┏━━
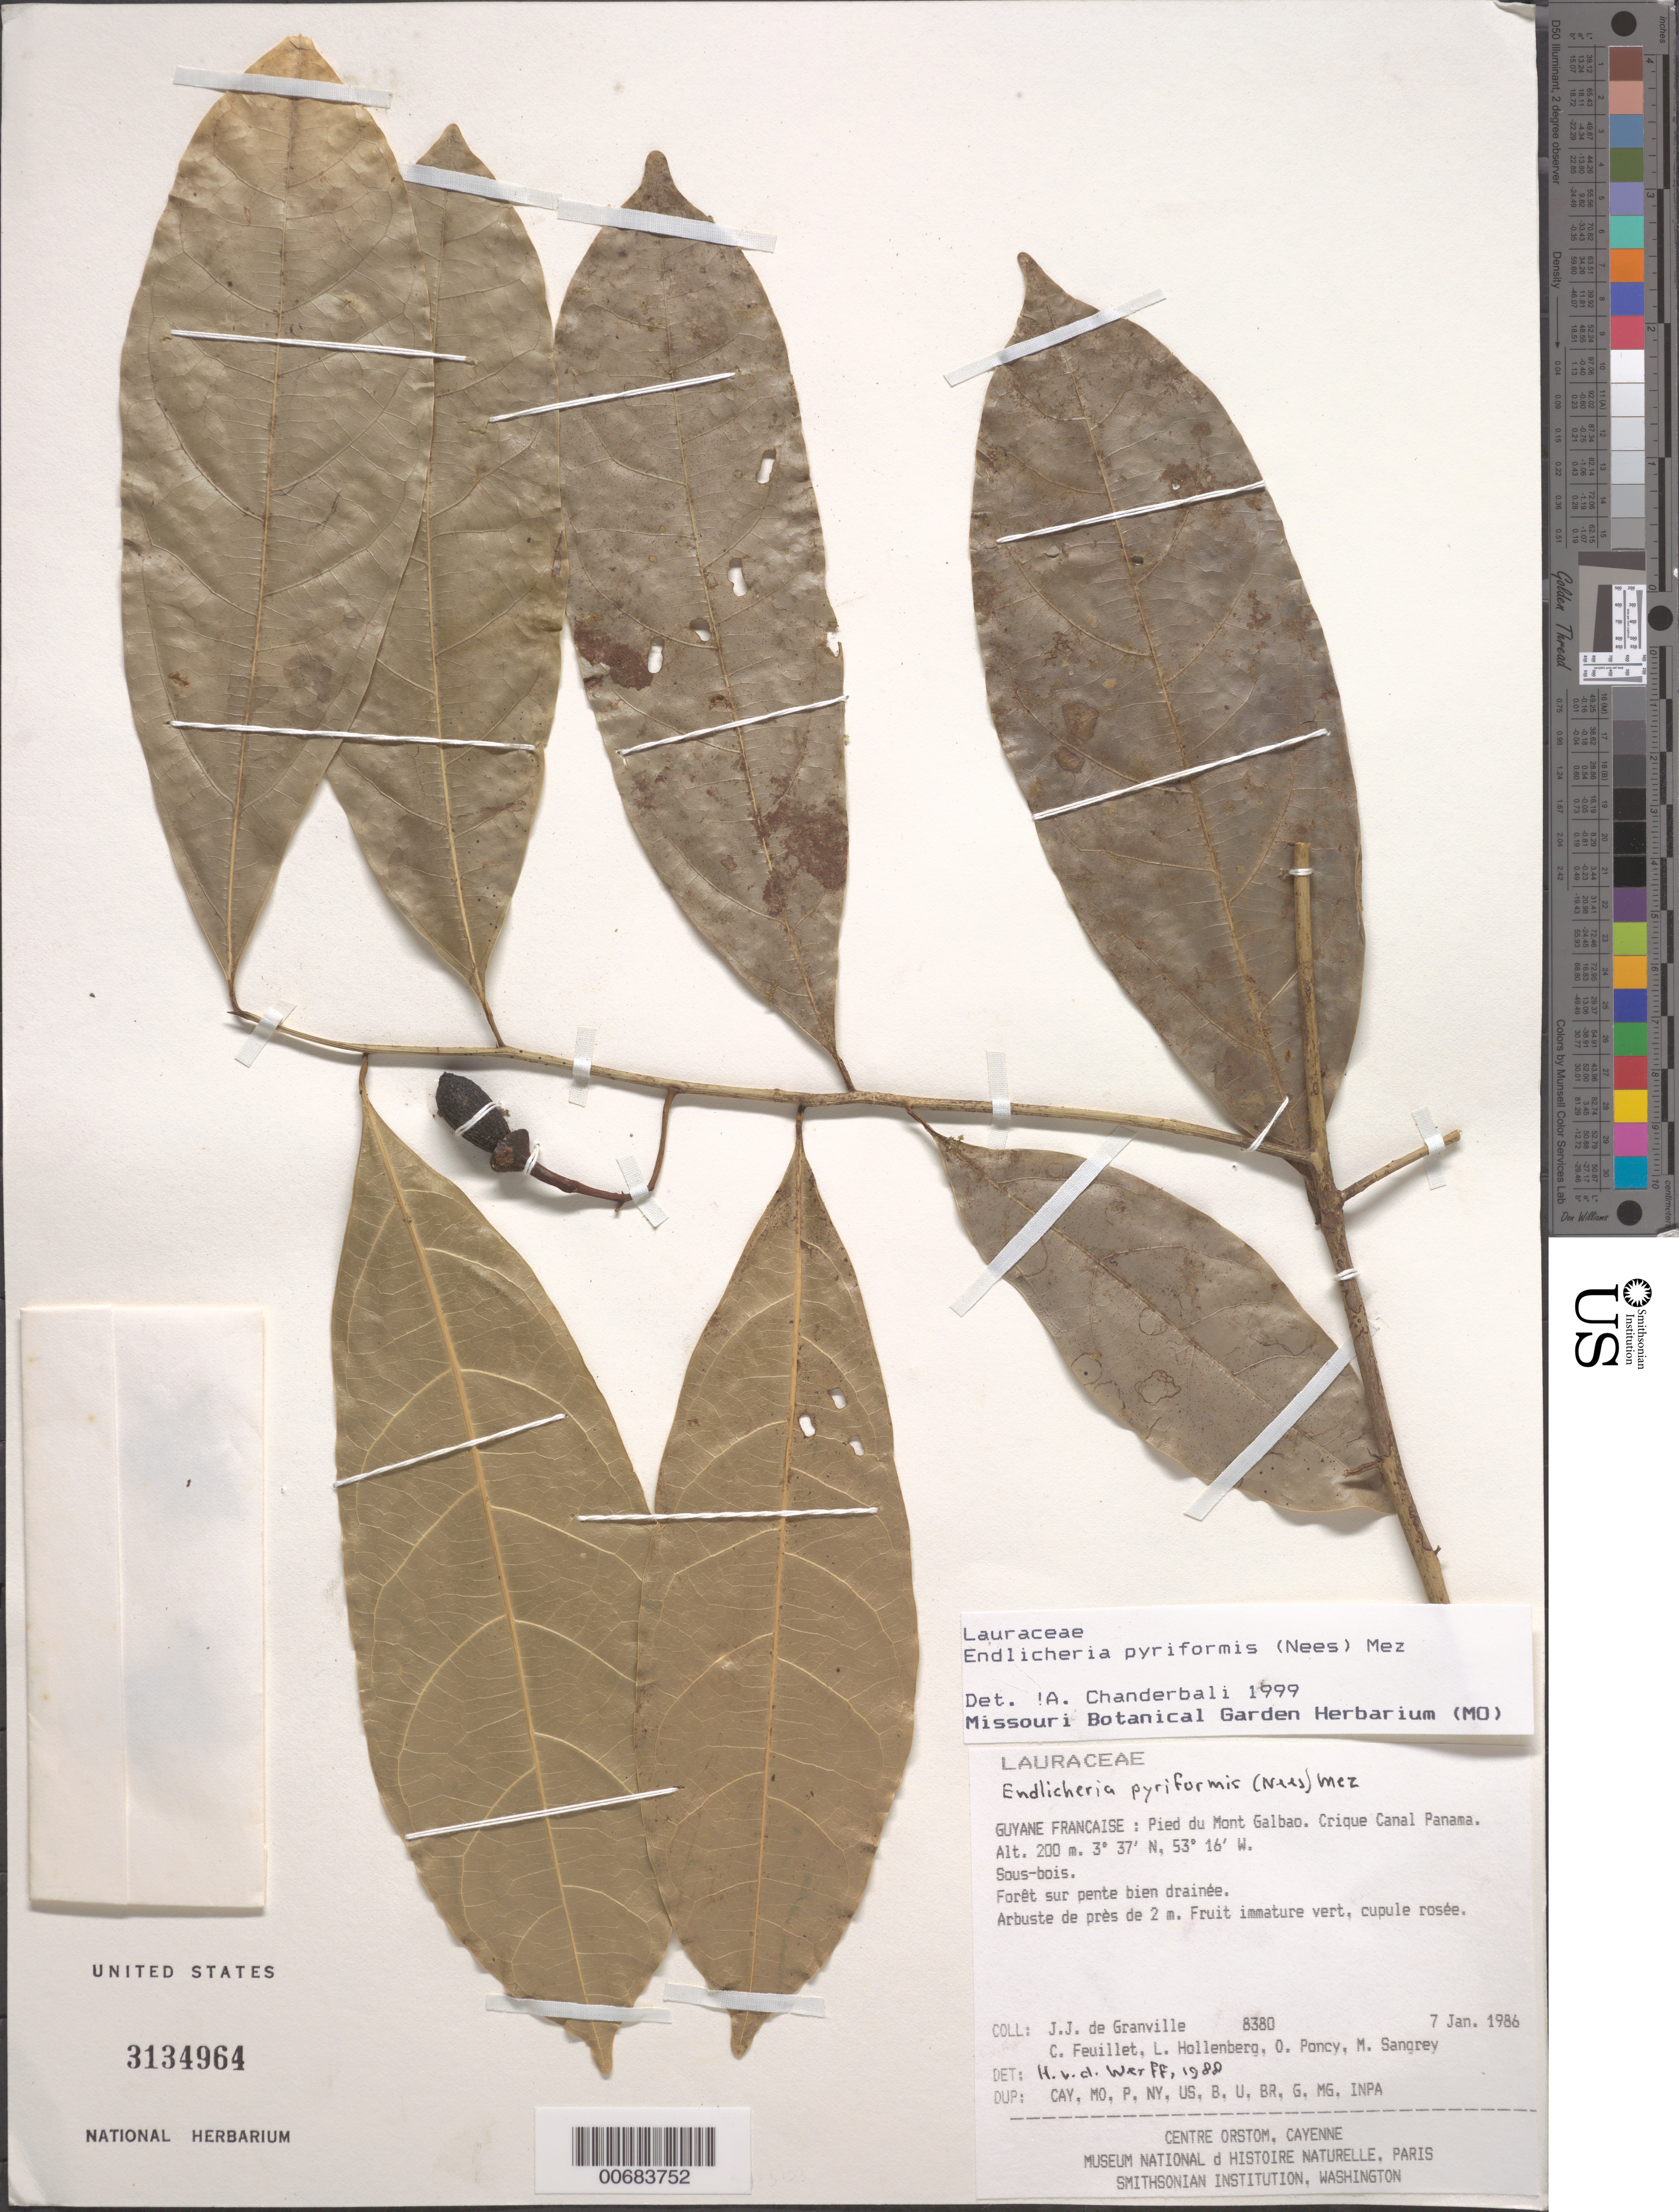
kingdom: Plantae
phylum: Tracheophyta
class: Magnoliopsida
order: Laurales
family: Lauraceae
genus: Endlicheria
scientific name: Endlicheria pyriformis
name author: (Nees) Mez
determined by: Chandebali, A.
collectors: J.-J. de Granville, C. Feuillet, L. Hollenberg, O. Poncy & M. S. Sangrey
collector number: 8380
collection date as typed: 7-Jan-86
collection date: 1986-01-07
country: French Guiana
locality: Pied du Mont Galbao. Crique Canal Panama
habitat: Sous-bois; forêt sur pent bien drainée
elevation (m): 200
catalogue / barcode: US 3134964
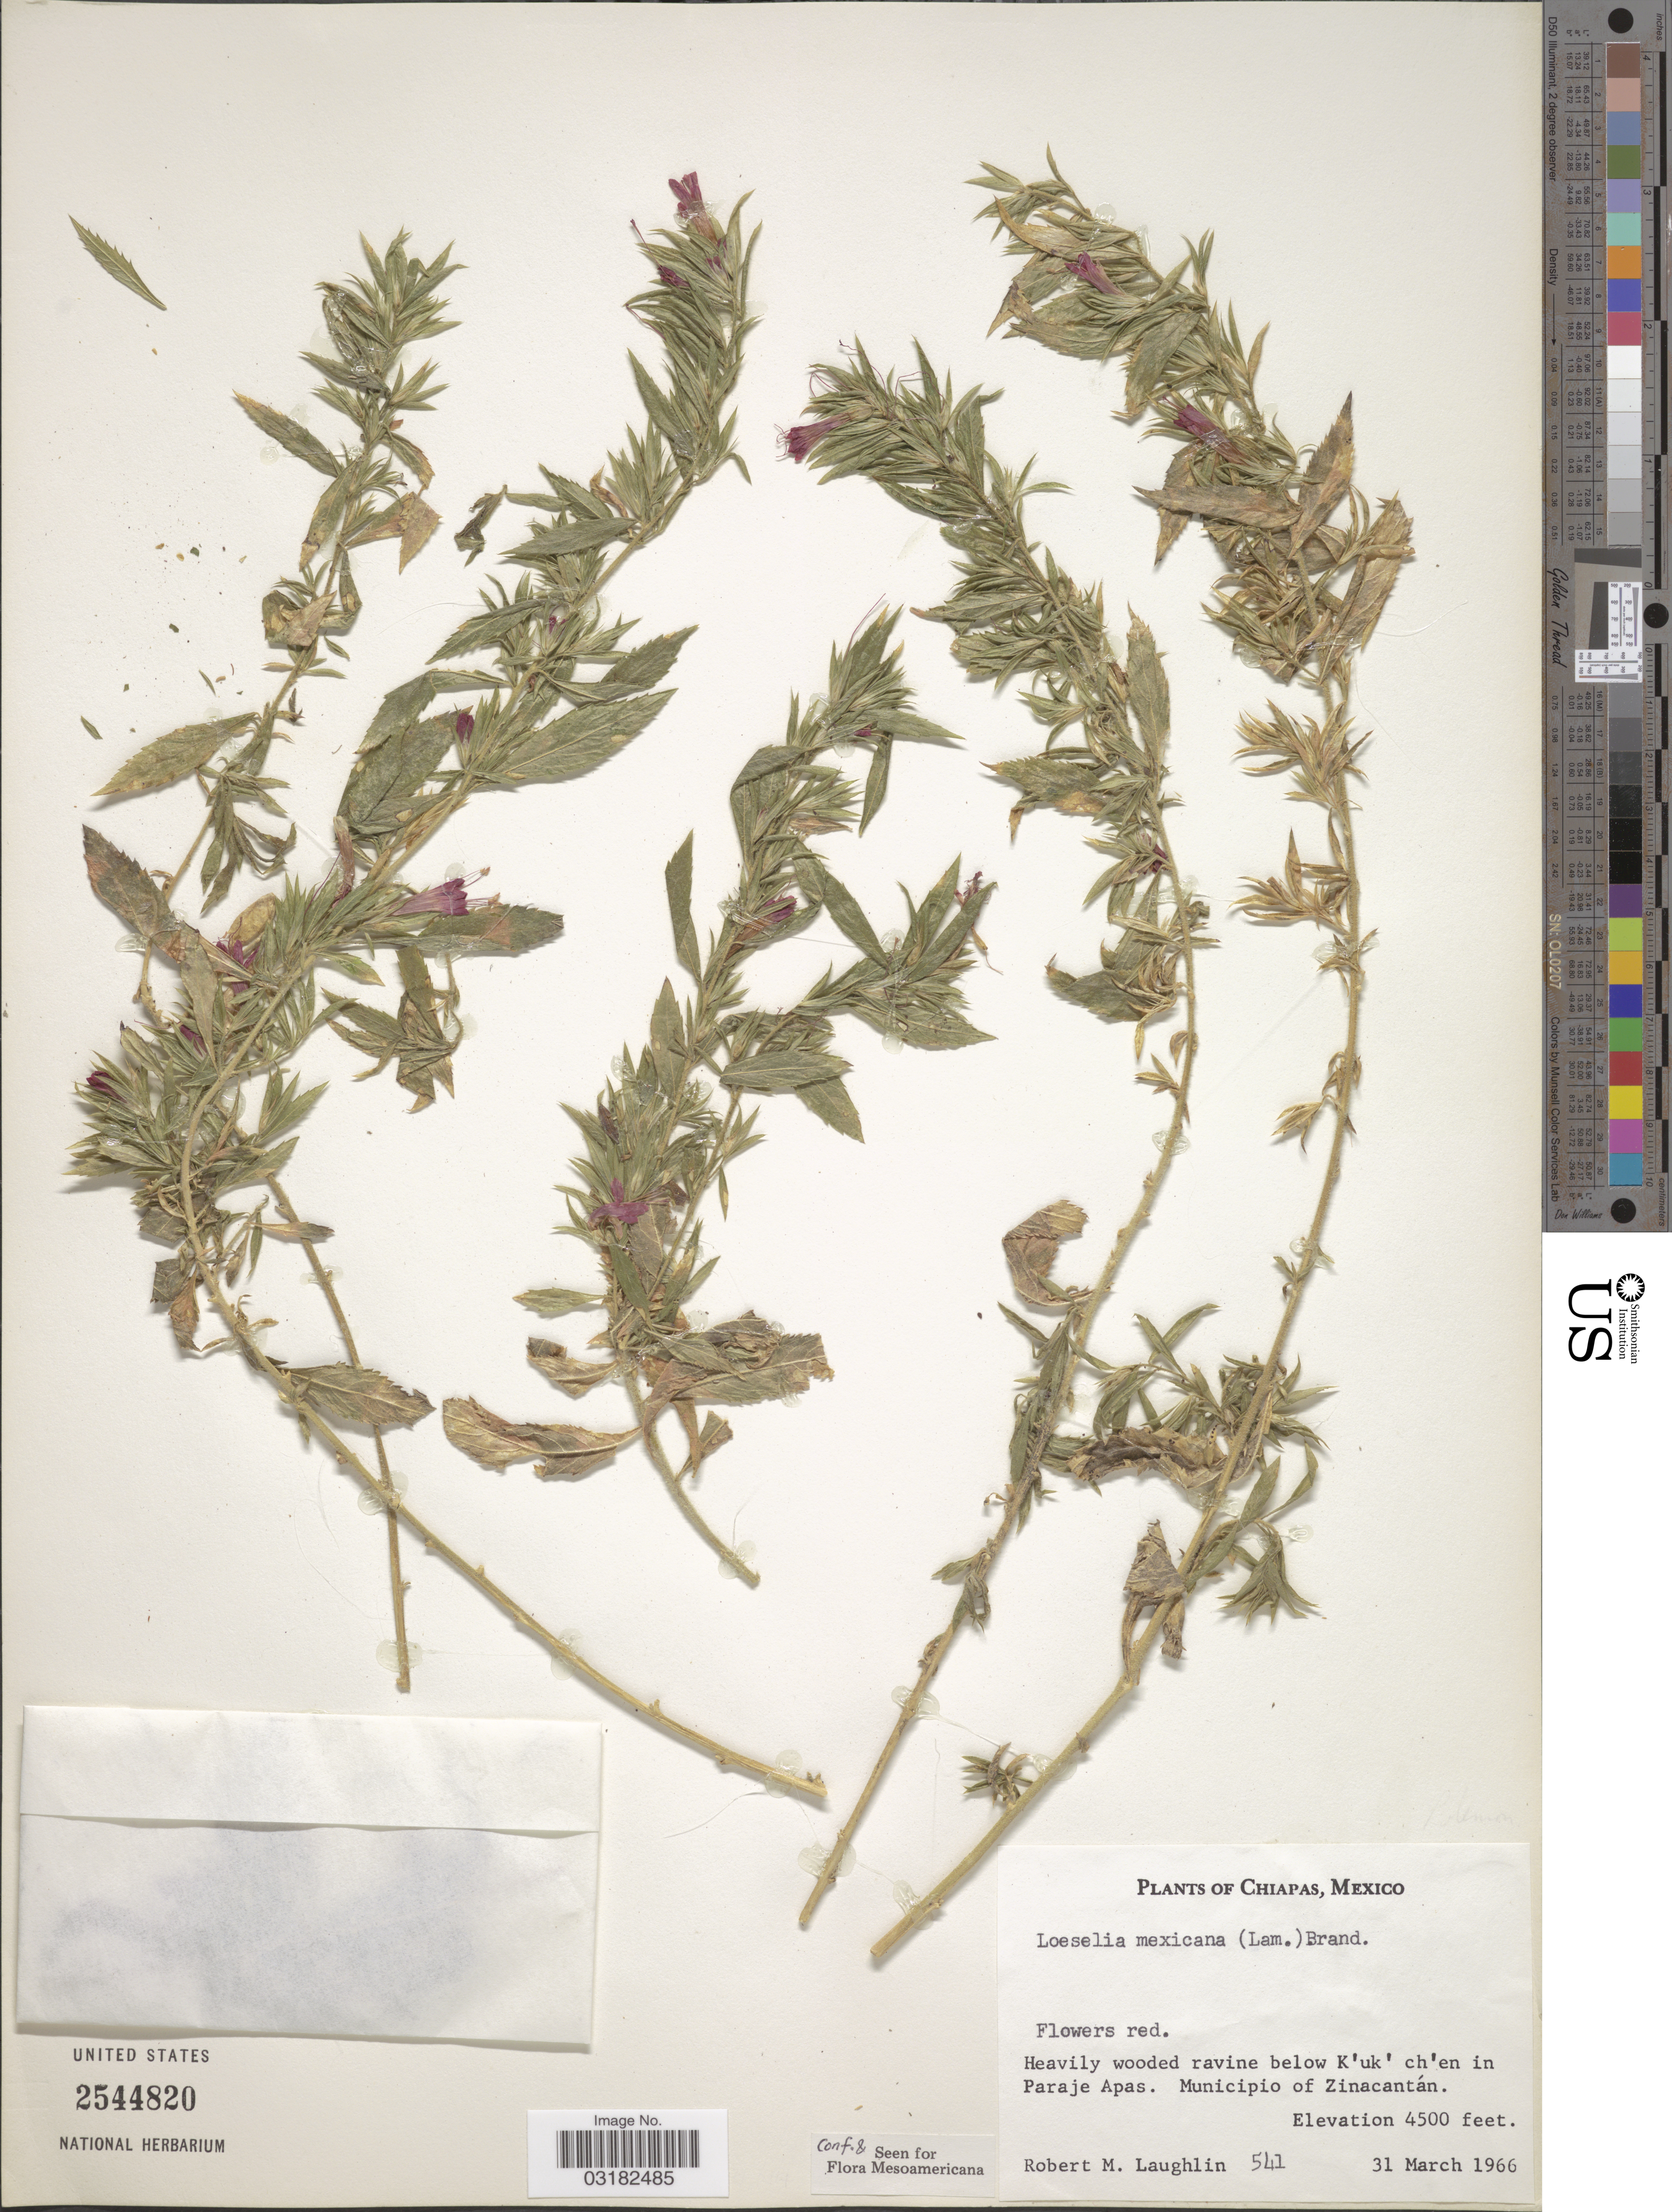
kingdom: Plantae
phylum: Tracheophyta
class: Magnoliopsida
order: Ericales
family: Polemoniaceae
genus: Loeselia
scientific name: Loeselia mexicana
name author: (Lam.) Brand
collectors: R. M. Laughlin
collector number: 541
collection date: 1966-03-31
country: Mexico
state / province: Chiapas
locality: Heavily wooded ravine below K'uk' ch'en in Paraje Apas. Municipio of Zinacantán.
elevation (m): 1372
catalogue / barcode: US 2544820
┗━━
* INSTRUCTION: Rewrite every line of the records above as a Markdown table with two columns, "Row" and "Line", numbering the rows in order and leaving out blank lines. Leave the pictures out of the table.

* TASK RESULT:
| Row | Line |
|---|---|
| 1 | kingdom: Plantae |
| 2 | phylum: Tracheophyta |
| 3 | class: Magnoliopsida |
| 4 | order: Laurales |
| 5 | family: Lauraceae |
| 6 | genus: Endlicheria |
| 7 | scientific name: Endlicheria pyriformis |
| 8 | name author: (Nees) Mez |
| 9 | determined by: Chandebali, A. |
| 10 | collectors: J.-J. de Granville, C. Feuillet, L. Hollenberg, O. Poncy & M. S. Sangrey |
| 11 | collector number: 8380 |
| 12 | collection date as typed: 7-Jan-86 |
| 13 | collection date: 1986-01-07 |
| 14 | country: French Guiana |
| 15 | locality: Pied du Mont Galbao. Crique Canal Panama |
| 16 | habitat: Sous-bois; forêt sur pent bien drainée |
| 17 | elevation (m): 200 |
| 18 | catalogue / barcode: US 3134964 |
| 19 | kingdom: Plantae |
| 20 | phylum: Tracheophyta |
| 21 | class: Magnoliopsida |
| 22 | order: Ericales |
| 23 | family: Polemoniaceae |
| 24 | genus: Loeselia |
| 25 | scientific name: Loeselia mexicana |
| 26 | name author: (Lam.) Brand |
| 27 | collectors: R. M. Laughlin |
| 28 | collector number: 541 |
| 29 | collection date: 1966-03-31 |
| 30 | country: Mexico |
| 31 | state / province: Chiapas |
| 32 | locality: Heavily wooded ravine below K'uk' ch'en in Paraje Apas. Municipio of Zinacantán. |
| 33 | elevation (m): 1372 |
| 34 | catalogue / barcode: US 2544820 |